• [Problem requirements]
Reproduce every line of text in the data below character for character, and leave the pictures out of your answer.

• [Records provided]
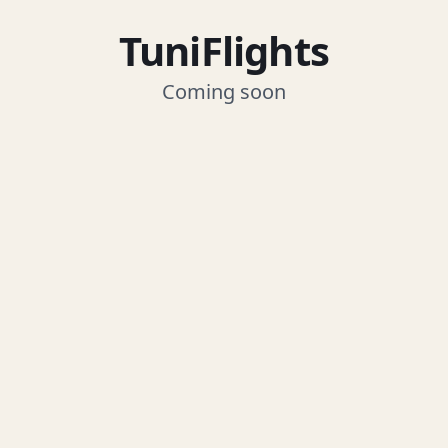
TuniFlights
Coming soon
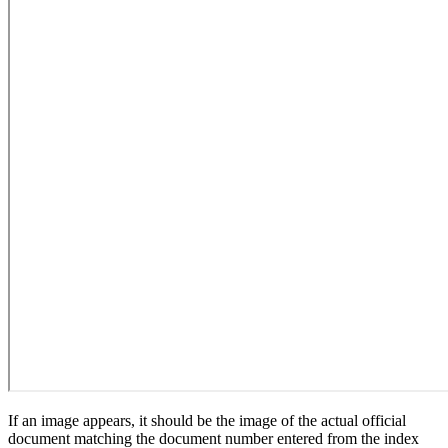
If an image appears, it should be the image of the actual official
document matching the document number entered from the index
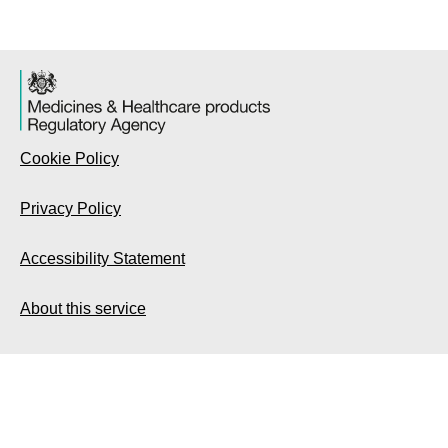
Cookie Policy
Privacy Policy
Accessibility Statement
About this service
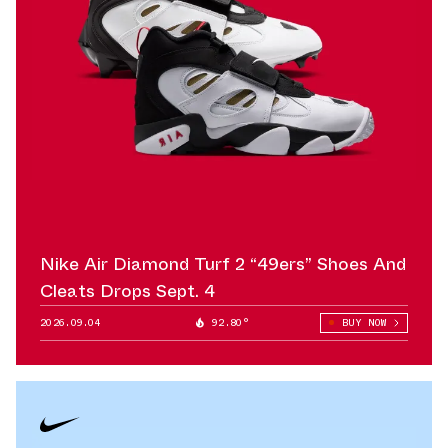
Nike Air Diamond Turf 2 “49ers” Shoes And
Cleats Drops Sept. 4
2026.09.04
92.80°
BUY NOW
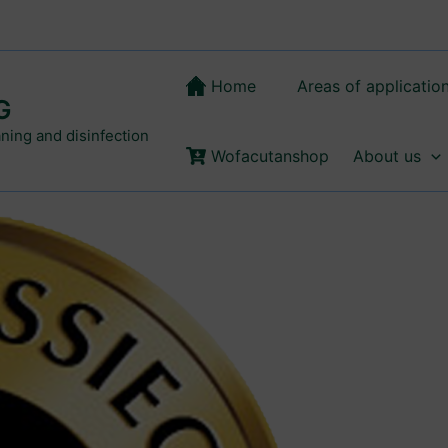
Home
Areas of applicatio
G
aning and disinfection
Wofacutanshop
About us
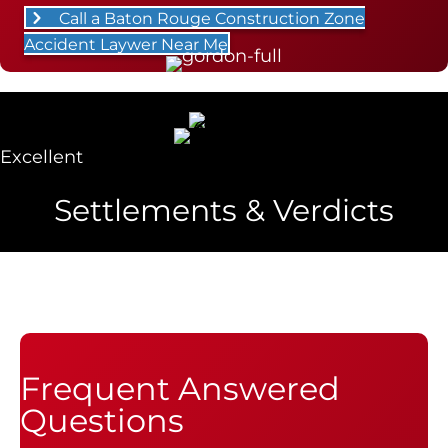
Call a Baton Rouge Construction Zone
Accident Laywer Near Me
Excellent
Settlements & Verdicts
Frequent Answered
Questions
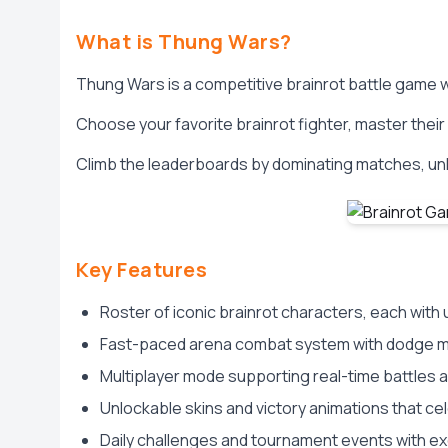
What is Thung Wars?
Thung Wars is a competitive brainrot battle game
Choose your favorite brainrot fighter, master thei
Climb the leaderboards by dominating matches, unl
Key Features
Roster of iconic brainrot characters, each wit
Fast-paced arena combat system with dodge m
Multiplayer mode supporting real-time battles 
Unlockable skins and victory animations that ce
Daily challenges and tournament events with ex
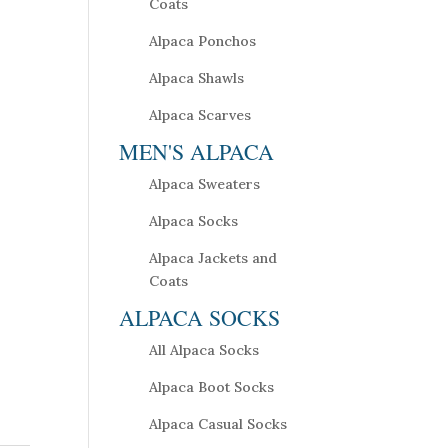
Coats
Alpaca Ponchos
Alpaca Shawls
Alpaca Scarves
MEN'S ALPACA
Alpaca Sweaters
Alpaca Socks
Alpaca Jackets and
Coats
ALPACA SOCKS
All Alpaca Socks
Alpaca Boot Socks
Alpaca Casual Socks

• [Solved problem]
TuniFlights
Coming soon
If an image appears, it should be the image of the actual official
document matching the document number entered from the index
Cookie Policy
Privacy Policy
Accessibility Statement
About this service
Nike Air Diamond Turf 2 “49ers” Shoes And
Cleats Drops Sept. 4
2026.09.04
92.80°
BUY NOW
Home
Areas of applicatio
G
aning and disinfection
Wofacutanshop
About us
Call a Baton Rouge Construction Zone
Accident Laywer Near Me
Excellent
Settlements & Verdicts
Frequent Answered
Questions
What is Thung Wars?
Thung Wars is a competitive brainrot battle game
Choose your favorite brainrot fighter, master thei
Climb the leaderboards by dominating matches, unl
Key Features
Roster of iconic brainrot characters, each wit
Fast-paced arena combat system with dodge m
Multiplayer mode supporting real-time battles 
Unlockable skins and victory animations that ce
Daily challenges and tournament events with ex
Coats
Alpaca Ponchos
Alpaca Shawls
Alpaca Scarves
MEN'S ALPACA
Alpaca Sweaters
Alpaca Socks
Alpaca Jackets and
Coats
ALPACA SOCKS
All Alpaca Socks
Alpaca Boot Socks
Alpaca Casual Socks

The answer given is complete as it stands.